» SELECTION:
↓↓↓

Friday, April 16, 2010

Amazon environmentalists win bid to stall dam project

The Face of the Enemy. It will take great skill and courage to fight the emotionalists with reason.
Environmentalists aided by Avatar director James Cameron are celebrating after a judge suspended bidding on construction and operation of an Amazon dam.
Film-maker James Cameron embraces a Brazilian Amazon native during a visit to several communities along the Xingu river Photo: EPA
Whats that on Cameron's face?

The ruling also resulted in the suspension of the hydroelectric project's environmental license.
The administration of President Luiz Inacio Lula da Silva is vowing to appeal, however. Brazil, with government reserves of $240 billion (£155 billion), has such a booming economy that it no longer needs money from abroad to build the $11 billion (£7 billion) Belo Monte dam.
Environmental groups and Amazon Indians "are incredibly energised by this decision and have renewed hope, although no one is naive," said Atossa Soltani, executive director of Amazon Watch. "Everyone recognises that in Brazil a decision like this could be overturned quickly, and that we haven't won the battle yet."

Increasing international condemnation won't reverse Brazilian policy-makers' view that the dam is essential to provide a huge injection of renewable energy, said Christopher Garman, director of Latin American analysis at the Eurasia Group in Washington.

↑↑↑

» AIM OF THE TASK: Retype the Belo Monte dam article from "Friday, April 16, 2010" to "an Amazon dam.".

» EXTRACTED ENTRIES:
↓↓↓

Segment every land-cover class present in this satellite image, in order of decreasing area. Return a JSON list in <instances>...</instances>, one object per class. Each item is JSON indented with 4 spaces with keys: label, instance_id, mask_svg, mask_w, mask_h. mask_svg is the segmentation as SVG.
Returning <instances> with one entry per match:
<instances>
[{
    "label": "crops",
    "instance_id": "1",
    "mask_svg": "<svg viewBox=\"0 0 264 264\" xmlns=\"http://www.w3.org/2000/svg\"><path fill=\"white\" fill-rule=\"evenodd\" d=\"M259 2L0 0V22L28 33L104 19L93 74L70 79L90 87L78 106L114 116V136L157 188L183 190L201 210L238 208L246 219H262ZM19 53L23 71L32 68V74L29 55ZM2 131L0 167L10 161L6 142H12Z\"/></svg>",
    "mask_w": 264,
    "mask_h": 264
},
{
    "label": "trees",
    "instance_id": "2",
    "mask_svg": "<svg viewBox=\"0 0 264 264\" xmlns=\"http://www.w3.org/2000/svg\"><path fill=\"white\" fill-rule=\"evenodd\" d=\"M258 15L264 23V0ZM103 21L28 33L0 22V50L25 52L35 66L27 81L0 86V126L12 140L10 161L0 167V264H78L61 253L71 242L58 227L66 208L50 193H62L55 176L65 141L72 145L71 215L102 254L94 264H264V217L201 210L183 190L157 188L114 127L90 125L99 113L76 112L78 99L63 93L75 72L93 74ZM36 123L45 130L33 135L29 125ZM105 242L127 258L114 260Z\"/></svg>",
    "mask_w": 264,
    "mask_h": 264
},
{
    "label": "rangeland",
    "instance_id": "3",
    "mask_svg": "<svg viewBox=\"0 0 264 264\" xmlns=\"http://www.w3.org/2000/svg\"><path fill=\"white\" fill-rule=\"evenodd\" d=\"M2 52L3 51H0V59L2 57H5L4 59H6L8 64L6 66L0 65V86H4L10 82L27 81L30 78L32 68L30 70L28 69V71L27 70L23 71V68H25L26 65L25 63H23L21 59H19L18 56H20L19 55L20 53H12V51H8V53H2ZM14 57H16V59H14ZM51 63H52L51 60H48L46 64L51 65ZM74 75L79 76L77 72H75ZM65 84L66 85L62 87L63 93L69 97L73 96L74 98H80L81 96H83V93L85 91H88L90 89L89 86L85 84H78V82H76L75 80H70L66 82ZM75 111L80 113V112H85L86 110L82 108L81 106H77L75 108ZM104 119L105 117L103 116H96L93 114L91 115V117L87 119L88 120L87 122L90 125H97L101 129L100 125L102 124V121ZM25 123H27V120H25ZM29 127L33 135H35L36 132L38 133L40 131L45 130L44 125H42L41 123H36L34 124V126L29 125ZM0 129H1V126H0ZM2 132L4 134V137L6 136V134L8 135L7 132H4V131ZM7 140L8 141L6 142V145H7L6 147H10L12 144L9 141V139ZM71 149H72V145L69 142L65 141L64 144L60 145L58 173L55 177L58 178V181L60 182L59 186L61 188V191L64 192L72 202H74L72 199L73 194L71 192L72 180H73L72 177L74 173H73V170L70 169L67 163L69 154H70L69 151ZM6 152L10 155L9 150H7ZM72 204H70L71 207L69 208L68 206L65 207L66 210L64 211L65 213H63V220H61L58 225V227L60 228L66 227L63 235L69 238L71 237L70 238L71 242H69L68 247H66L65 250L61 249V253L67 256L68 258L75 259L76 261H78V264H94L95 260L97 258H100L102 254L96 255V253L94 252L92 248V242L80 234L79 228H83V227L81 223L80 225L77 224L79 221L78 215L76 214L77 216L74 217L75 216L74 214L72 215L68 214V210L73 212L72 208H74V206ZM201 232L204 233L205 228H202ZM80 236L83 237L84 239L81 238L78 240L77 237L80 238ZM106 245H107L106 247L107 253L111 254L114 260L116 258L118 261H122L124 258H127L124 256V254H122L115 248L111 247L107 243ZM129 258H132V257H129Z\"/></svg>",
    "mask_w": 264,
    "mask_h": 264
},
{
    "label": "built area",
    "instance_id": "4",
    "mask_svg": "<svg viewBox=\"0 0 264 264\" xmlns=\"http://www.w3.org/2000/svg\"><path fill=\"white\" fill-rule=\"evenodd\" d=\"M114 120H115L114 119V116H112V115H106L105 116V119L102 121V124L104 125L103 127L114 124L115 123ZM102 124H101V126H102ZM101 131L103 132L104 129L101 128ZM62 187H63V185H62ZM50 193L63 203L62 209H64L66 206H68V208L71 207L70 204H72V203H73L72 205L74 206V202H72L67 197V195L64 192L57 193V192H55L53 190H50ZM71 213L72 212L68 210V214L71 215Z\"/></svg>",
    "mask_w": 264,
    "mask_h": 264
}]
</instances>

↑↑↑
↓↓↓

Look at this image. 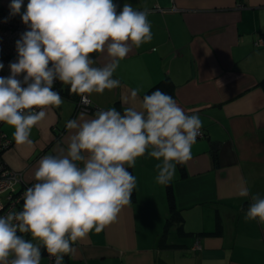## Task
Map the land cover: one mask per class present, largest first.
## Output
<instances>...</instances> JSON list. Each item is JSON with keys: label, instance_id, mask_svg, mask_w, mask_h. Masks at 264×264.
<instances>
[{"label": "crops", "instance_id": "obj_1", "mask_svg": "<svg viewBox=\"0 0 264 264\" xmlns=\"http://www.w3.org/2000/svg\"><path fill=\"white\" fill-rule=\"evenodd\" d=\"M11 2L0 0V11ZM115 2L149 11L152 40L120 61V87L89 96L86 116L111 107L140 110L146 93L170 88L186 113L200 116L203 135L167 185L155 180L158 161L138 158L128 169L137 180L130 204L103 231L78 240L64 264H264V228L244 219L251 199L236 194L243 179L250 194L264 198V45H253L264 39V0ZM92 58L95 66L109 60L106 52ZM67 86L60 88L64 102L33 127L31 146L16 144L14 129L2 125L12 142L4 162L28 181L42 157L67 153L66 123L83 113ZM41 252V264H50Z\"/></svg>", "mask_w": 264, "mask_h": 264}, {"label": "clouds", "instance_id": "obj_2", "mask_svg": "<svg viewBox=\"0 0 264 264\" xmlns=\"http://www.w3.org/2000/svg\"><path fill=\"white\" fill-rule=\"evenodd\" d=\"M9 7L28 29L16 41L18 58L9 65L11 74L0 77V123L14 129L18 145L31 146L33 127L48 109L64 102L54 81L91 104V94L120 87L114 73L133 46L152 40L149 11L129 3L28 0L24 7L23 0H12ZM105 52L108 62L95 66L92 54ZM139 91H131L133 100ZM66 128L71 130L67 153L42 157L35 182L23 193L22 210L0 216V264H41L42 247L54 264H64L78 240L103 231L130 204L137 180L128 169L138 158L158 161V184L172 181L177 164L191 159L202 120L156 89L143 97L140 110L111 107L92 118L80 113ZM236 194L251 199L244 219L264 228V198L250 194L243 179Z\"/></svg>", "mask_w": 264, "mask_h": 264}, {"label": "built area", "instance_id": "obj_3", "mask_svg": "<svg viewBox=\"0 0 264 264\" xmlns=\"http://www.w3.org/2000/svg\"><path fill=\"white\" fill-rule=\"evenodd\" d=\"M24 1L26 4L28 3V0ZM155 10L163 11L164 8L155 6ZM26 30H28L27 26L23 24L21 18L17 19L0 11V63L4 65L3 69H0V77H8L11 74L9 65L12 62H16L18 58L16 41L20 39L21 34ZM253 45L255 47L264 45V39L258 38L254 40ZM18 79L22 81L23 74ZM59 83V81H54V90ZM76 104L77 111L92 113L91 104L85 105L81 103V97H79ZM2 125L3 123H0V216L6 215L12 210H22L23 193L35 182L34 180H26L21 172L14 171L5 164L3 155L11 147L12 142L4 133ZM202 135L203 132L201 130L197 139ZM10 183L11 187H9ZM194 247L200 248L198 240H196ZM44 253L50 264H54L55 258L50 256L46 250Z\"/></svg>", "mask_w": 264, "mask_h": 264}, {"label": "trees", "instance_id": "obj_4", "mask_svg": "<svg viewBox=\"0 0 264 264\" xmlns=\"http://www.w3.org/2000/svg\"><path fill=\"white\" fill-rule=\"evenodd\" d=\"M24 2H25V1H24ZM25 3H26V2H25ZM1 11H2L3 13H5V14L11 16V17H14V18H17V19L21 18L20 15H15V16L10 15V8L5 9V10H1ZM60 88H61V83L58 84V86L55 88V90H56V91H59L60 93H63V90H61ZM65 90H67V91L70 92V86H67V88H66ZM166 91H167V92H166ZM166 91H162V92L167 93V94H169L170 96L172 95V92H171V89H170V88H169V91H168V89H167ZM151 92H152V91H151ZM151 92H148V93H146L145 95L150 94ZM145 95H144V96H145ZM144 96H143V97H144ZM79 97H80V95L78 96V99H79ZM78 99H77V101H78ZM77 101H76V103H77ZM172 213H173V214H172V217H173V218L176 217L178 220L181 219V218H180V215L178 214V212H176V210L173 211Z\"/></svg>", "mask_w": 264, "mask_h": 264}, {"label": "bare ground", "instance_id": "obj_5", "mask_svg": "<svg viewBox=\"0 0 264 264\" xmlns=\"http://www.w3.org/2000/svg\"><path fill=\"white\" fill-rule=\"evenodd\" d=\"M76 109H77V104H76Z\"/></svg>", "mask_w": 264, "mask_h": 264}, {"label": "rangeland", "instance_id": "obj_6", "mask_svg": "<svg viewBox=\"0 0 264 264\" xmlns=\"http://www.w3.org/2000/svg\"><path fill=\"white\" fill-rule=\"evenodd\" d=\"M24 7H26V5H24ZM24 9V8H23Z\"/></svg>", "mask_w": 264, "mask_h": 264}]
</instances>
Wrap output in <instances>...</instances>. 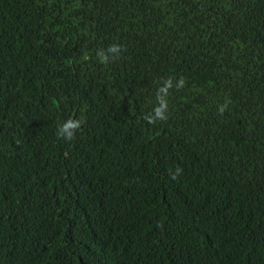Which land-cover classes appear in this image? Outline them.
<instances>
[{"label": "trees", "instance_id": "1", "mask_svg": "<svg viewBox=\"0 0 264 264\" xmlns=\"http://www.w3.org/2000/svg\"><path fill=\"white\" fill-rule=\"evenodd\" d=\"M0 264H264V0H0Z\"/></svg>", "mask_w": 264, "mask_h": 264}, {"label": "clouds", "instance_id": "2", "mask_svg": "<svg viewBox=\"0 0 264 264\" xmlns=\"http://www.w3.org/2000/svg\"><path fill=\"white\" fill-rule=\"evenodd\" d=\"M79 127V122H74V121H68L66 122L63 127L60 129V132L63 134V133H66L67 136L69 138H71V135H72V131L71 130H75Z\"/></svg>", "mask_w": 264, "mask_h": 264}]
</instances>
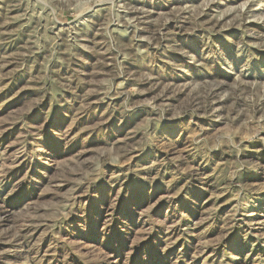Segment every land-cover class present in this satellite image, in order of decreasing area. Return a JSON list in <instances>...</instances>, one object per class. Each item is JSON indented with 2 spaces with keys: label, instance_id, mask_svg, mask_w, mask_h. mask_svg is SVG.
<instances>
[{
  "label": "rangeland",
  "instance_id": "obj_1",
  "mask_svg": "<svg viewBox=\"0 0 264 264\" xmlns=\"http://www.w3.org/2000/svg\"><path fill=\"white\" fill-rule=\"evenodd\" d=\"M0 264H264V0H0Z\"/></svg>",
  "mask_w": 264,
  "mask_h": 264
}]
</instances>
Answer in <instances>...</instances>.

↑↑↑
↓↓↓

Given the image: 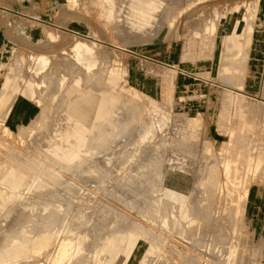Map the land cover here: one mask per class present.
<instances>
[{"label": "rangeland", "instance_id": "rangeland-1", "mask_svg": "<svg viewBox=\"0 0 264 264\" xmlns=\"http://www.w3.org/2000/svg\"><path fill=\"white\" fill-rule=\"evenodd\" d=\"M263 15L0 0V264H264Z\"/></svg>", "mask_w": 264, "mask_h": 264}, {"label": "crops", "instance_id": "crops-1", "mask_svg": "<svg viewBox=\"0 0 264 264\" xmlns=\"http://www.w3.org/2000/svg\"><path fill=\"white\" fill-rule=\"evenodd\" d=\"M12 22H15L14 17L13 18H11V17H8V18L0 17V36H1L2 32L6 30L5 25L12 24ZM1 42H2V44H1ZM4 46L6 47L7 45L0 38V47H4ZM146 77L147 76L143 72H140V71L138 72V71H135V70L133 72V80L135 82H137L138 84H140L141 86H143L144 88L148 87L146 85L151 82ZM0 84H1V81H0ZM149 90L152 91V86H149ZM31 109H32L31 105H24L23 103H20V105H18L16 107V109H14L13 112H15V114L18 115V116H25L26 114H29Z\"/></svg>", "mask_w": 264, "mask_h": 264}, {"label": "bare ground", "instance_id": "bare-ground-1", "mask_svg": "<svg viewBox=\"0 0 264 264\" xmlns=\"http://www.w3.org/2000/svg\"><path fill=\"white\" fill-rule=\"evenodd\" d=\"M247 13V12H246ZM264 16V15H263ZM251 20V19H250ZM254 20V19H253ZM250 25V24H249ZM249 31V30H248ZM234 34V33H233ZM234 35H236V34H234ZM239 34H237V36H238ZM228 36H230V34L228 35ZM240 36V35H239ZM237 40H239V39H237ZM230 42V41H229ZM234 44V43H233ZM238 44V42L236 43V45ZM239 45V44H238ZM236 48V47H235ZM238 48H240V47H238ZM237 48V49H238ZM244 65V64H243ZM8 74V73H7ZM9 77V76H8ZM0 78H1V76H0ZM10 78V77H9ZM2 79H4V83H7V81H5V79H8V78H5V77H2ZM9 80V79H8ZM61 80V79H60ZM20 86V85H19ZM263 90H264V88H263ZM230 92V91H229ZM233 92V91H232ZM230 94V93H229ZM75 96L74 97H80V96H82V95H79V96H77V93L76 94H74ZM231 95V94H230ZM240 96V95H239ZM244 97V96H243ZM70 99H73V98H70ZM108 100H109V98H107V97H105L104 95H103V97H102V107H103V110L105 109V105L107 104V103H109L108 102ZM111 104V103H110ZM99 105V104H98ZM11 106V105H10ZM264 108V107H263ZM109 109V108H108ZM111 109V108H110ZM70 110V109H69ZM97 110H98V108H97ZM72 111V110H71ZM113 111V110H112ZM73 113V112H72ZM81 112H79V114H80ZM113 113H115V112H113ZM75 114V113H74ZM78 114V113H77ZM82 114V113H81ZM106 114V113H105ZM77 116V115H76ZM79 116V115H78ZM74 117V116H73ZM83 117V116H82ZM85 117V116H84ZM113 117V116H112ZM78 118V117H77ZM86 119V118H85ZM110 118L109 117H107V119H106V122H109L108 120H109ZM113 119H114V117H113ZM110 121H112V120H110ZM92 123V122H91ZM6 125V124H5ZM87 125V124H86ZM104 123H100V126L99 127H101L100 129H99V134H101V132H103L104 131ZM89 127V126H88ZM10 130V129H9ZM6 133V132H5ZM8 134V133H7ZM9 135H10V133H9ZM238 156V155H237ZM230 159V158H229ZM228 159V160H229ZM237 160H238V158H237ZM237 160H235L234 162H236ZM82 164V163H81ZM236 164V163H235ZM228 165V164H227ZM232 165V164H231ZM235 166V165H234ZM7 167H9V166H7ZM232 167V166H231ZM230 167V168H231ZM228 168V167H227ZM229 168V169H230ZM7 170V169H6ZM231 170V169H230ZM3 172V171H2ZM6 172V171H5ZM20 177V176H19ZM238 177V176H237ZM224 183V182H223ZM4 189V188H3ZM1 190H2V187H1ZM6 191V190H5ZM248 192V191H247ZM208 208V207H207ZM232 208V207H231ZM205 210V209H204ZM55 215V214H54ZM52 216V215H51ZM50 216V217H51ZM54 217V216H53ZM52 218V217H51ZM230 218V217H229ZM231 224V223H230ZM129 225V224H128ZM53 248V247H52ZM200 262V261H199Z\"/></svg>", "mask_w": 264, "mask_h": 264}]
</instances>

↑↑↑

» TASK OUTPUT:
Friday, April 16, 2010

Amazon environmentalists win bid to stall dam project

The Face of the Enemy. It will take great skill and courage to fight the emotionalists with reason.
Environmentalists aided by Avatar director James Cameron are celebrating after a judge suspended bidding on construction and operation of an Amazon dam.